* **Task brief**: What is needed is an exact copy of the whole listing below, with no pictures.

* **Data under study**:

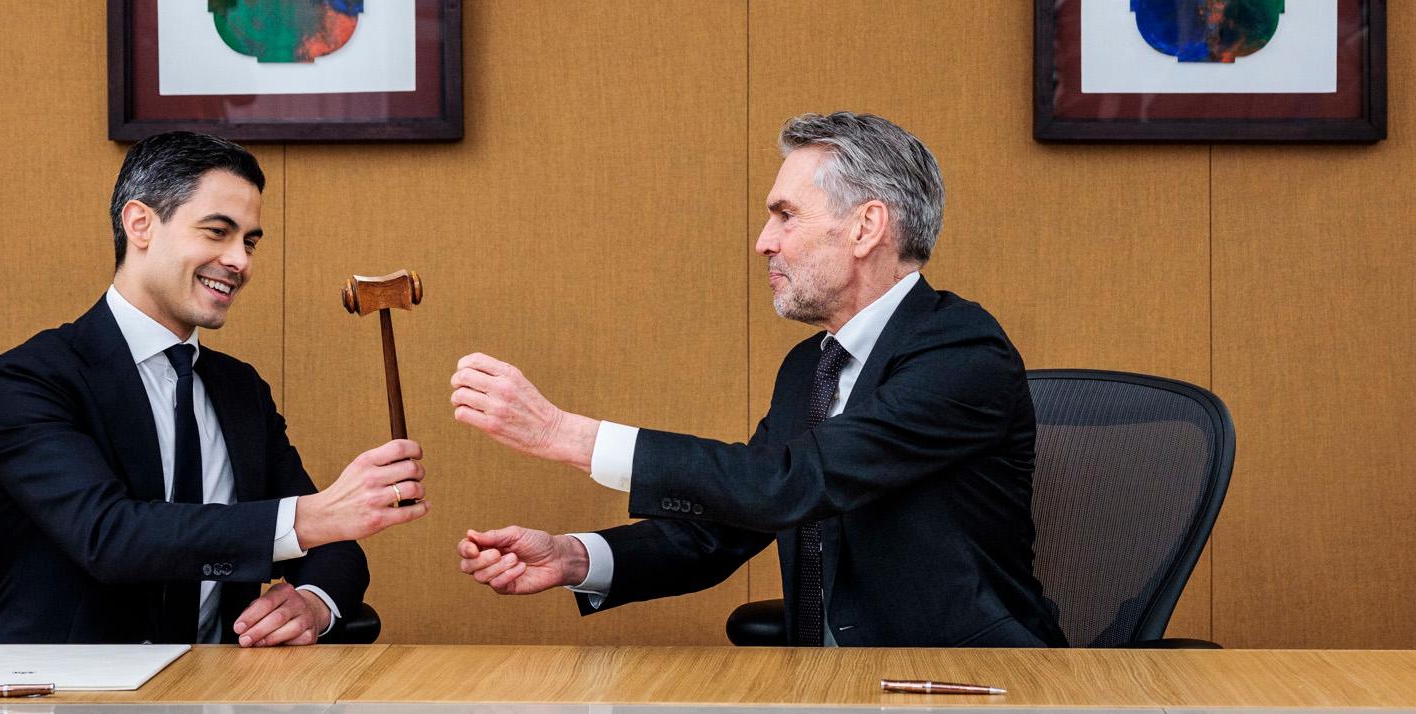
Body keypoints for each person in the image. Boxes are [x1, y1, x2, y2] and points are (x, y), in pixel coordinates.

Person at [452, 112, 1065, 647]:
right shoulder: (810, 366)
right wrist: (575, 557)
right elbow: (737, 519)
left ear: (865, 227)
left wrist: (565, 434)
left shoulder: (961, 351)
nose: (762, 242)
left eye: (785, 216)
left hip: (973, 690)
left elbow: (791, 484)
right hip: (826, 703)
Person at [0, 131, 429, 645]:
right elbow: (109, 537)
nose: (241, 262)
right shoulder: (32, 377)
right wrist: (310, 518)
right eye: (217, 232)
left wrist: (313, 603)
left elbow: (332, 545)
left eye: (249, 241)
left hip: (216, 697)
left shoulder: (240, 389)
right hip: (63, 697)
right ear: (140, 224)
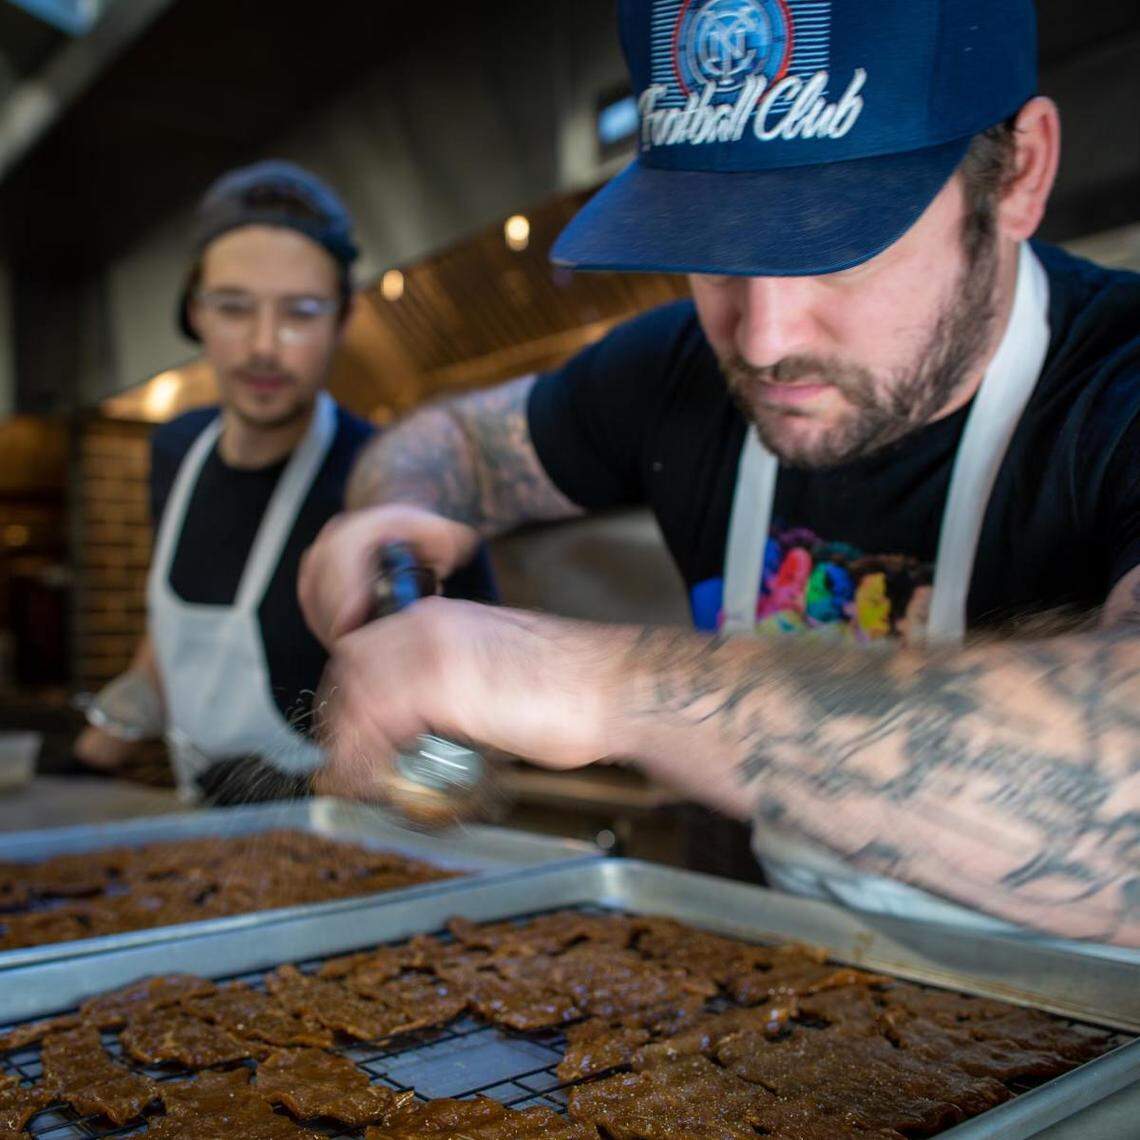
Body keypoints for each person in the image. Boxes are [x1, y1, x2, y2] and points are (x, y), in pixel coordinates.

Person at [299, 0, 1139, 952]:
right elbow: (454, 444)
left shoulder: (1120, 385)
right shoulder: (677, 375)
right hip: (786, 1003)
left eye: (841, 244)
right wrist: (397, 516)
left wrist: (596, 685)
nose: (764, 341)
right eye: (711, 250)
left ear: (1018, 173)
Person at [75, 161, 493, 803]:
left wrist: (302, 791)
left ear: (343, 318)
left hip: (348, 861)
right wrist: (95, 743)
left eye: (299, 313)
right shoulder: (176, 452)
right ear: (196, 313)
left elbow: (456, 756)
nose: (263, 346)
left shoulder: (393, 485)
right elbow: (172, 642)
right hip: (199, 848)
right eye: (234, 308)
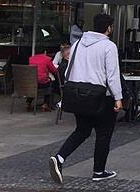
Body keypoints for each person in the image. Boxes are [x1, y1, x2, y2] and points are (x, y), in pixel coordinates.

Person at [49, 14, 123, 184]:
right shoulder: (108, 46)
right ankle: (99, 171)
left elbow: (68, 71)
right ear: (109, 28)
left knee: (82, 131)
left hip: (78, 95)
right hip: (101, 96)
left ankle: (59, 158)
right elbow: (112, 75)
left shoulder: (77, 45)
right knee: (104, 133)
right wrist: (118, 98)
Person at [27, 47, 59, 111]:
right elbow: (53, 70)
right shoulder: (47, 59)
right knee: (51, 84)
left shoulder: (31, 59)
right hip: (42, 82)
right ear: (45, 52)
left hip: (32, 81)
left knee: (34, 86)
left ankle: (28, 102)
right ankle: (46, 104)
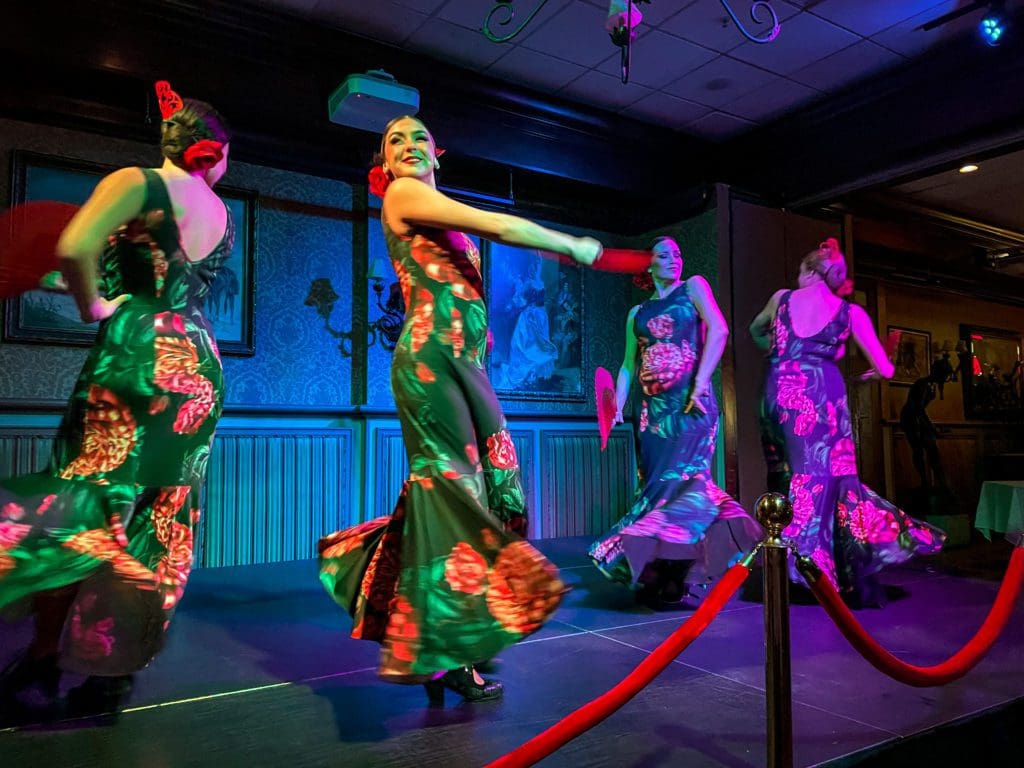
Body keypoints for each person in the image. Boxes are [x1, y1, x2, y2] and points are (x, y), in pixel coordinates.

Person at [317, 115, 602, 704]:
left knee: (494, 489)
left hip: (461, 363)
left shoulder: (428, 200)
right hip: (430, 363)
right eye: (394, 139)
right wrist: (567, 244)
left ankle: (446, 630)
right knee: (457, 492)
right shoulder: (403, 193)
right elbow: (496, 223)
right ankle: (448, 647)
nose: (408, 145)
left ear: (438, 154)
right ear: (386, 164)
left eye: (419, 136)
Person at [0, 82, 232, 720]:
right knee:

* **Completed exercise**:
Body keypoints for each person in the image. Boxes are [x1, y1, x2, y2] and points are (x, y), in pixel coordinates.

Person at [452, 112, 1065, 647]:
right shoulder: (810, 366)
right wrist: (575, 557)
right elbow: (737, 519)
left ear: (865, 227)
left wrist: (565, 434)
left shoulder: (961, 351)
nose: (762, 242)
left eye: (785, 216)
left hip: (973, 690)
left elbow: (791, 484)
right hip: (826, 703)
Person at [0, 131, 429, 645]:
right elbow: (109, 537)
nose: (241, 262)
right shoulder: (32, 377)
right wrist: (310, 518)
right eye: (217, 232)
left wrist: (313, 603)
left elbow: (332, 545)
left eye: (249, 241)
left hip: (216, 697)
left shoulder: (240, 389)
right hip: (63, 697)
right ear: (140, 224)
Body keypoints for each person in the image. Boxes are [x1, y1, x2, y2] and points are (x, y), in pixel coordinates.

Person at [299, 0, 1139, 952]:
right elbow: (454, 444)
left shoulder: (1120, 385)
right shoulder: (677, 375)
right hip: (786, 1003)
left eye: (841, 244)
right wrist: (397, 516)
left wrist: (596, 685)
nose: (764, 341)
right eye: (711, 250)
left ear: (1018, 173)
Person at [75, 161, 493, 803]:
left wrist: (302, 791)
left ear: (343, 318)
left hip: (348, 861)
right wrist: (95, 743)
left eye: (299, 313)
right shoulder: (176, 452)
right ear: (196, 313)
left elbow: (456, 756)
nose: (263, 346)
left shoulder: (393, 485)
right elbow: (172, 642)
right hip: (199, 848)
right eye: (234, 308)
Body keypoints for each person in the image. Boxes are [x1, y1, x2, y2] and points are (x, y), in pixel coordinates.

Person at [49, 14, 123, 184]:
right shoulder: (108, 46)
right ankle: (99, 171)
left elbow: (68, 71)
right ear: (109, 28)
left knee: (82, 131)
left hip: (78, 95)
right hip: (101, 96)
left ankle: (59, 158)
right elbow: (112, 75)
left shoulder: (77, 45)
right knee: (104, 133)
right wrist: (118, 98)
Person at [27, 47, 59, 111]:
right elbow: (53, 70)
right shoulder: (47, 59)
right knee: (51, 84)
left shoulder: (31, 59)
right hip: (42, 82)
right ear: (45, 52)
left hip: (32, 81)
left knee: (34, 86)
left ankle: (28, 102)
right ankle: (46, 104)
Body keypoints for each person in the image. Boxes are [x1, y1, x2, y2] and points are (x, y), in pixel coordinates.

Person at [317, 115, 602, 704]:
left knee: (494, 489)
left hip: (461, 363)
left shoulder: (428, 200)
right hip: (430, 363)
right eye: (394, 139)
right wrist: (567, 244)
left ankle: (446, 630)
right knee: (457, 492)
right shoulder: (403, 193)
right elbow: (496, 223)
right ankle: (448, 647)
nose: (408, 145)
left ear: (438, 154)
right ear: (386, 164)
left eye: (419, 136)
Person at [0, 82, 232, 720]:
right knee:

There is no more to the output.